İlk talebelikten Denizli hapsine
l884'de dünyaya gelen Seyyid Şefik Arvasî,Bediüzzaman'ın eski dost ve talebelerinden bir zattı. Kendisi Bitlis'in Hizan kazasının Arvas köyünde doğmuştu. Nur'lardan ilk eser olan İşaratü'l-İcaz'ın muhatabı ve kâtiplerindendir. Van'da Horhor Medresesinde de Bediüzzaman'a talebelik yapmıştır. l943'teki Denizli hapsinde o da Üstad'ıyla birlikte dokuz ay mevkuf bulunmuş ve sonunda beraat etmiştir. Denizli'ye götürülmeden evvel 4l gün İstanbul Emniyet Müdürlüğünde bulunmuş, sonra da Denizli'ye sevk edilmiştir. Denizli'den verilen beraat kararında ismi Mehmed Şerif Eryuvası diye geçmektedir. Burada iki yanlış bir aradadır. Soy ismi alırken cahil memur, Arvasî'yi Eryuvası diye yazmış, mahkemeciler ise Şefik'i Şerif diye yazmışlardır.
Eyüp Sultan'da Bostan iskelesindeki tekke meşrutasında ikamet etmekteydi. l970 senesinin l3 Mart'ında ebediyete intikal etmiş ve Edirnekapı Şehitliğindeki makberine tavdî edilmiştir. Vefatından altı ay evvel, doktor olan oğlu Isparta yolunda bir trafik kazasında can vermiştir. Şeyh Sami Efendi kendisine bu acı hâdiseyi münasip bir lisanla anlatmak için geldiği zaman, merhum kerametle Sami Efendiye Yakup Aleyhisselâmın kıssasını anlatmış, Yusuf Aleyhisselâmdan ayrılışını bildirmiş.
Seyyid Şefik Efendi eskiden Osmanlılar zamanında İstanbul'a gelip yerleşmişti.
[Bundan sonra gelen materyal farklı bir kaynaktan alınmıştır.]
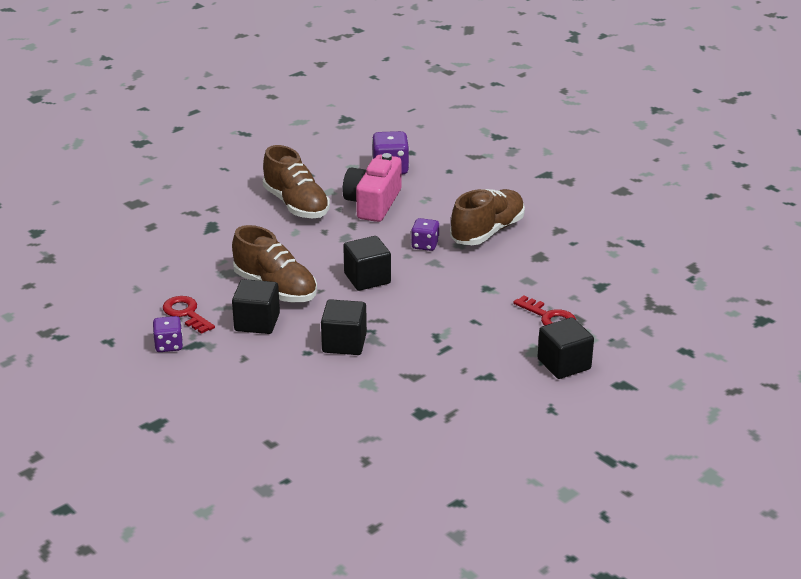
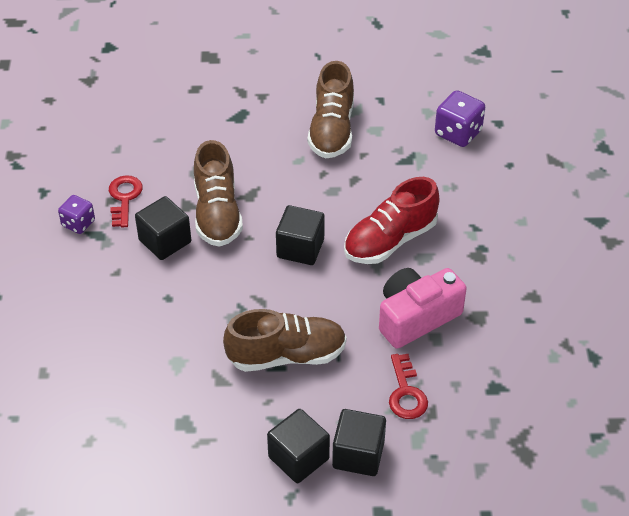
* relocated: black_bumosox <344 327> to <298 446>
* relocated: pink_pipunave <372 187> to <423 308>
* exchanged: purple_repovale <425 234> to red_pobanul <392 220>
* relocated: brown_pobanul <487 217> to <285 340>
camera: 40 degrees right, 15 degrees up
Fatih Medresesindeki Sahn kısmında yapılan bir imtihana sekiz yüz kişi katılmış, bunlardan sadece sekiz kişi imtihanı kazanmıştı. Bu sekiz kişiden birisi de Seyyid Şefik Efendi idi.
Sultan Ahmed Camii imamı
Uzun seneler İstanbul Müftülüğünde Mushafları Tedkik Heyeti reisi olarak bulunmuştu. Yine kendisi gibi Bediüzzaman'ın dostu ve talebesi olan Gönenli Mehmed Efendiden evvel Sultan Ahmed Camiinde imamdı. Bu baş imamlık vazifesini on yedi sene yaptı. Eyüp Camiinde tam kırk sene vaizlik vazifesinde bulundu. Bir eseri Peygamber Efendimizden Hutbeler ve Sohbetler ismiyle neşredildi. Bu kıymetli eserini "İnşaallah bana vesile-i Rahmet ve mağfiret, sebeb-i şefaat olacaktır" niyazı ile takdim etmektedir.
Nurlardaki Seyyid Şefik
Nur'ların muhtelif kısımlarında isim ve imzası bulunan bu mübarek zat, bir iftar vakti alınıp Denizli hapishanesine götürülmüştü. Barla mektuplarında ise Nur'lardan "Otuz Üçüncü Söz" hakkında hemşehrisi ve Üstad'ına hitaben şunları ifade ediyordu:
"Şifahane-i kalbinizden tulû eden 'Otuz Üçüncü Söz'ünüzle otuz üç cihetten marîz olan kalb-i mecruhumuzu tedavi buyurmanızı bilhassa istirham eylerim."
İşaratü'l-İ'caz'dan Barla mektuplarına kadar imzasını atan Mehmed Şefik Arvasî Efendinin mekânı ve makamı Cennet olsun.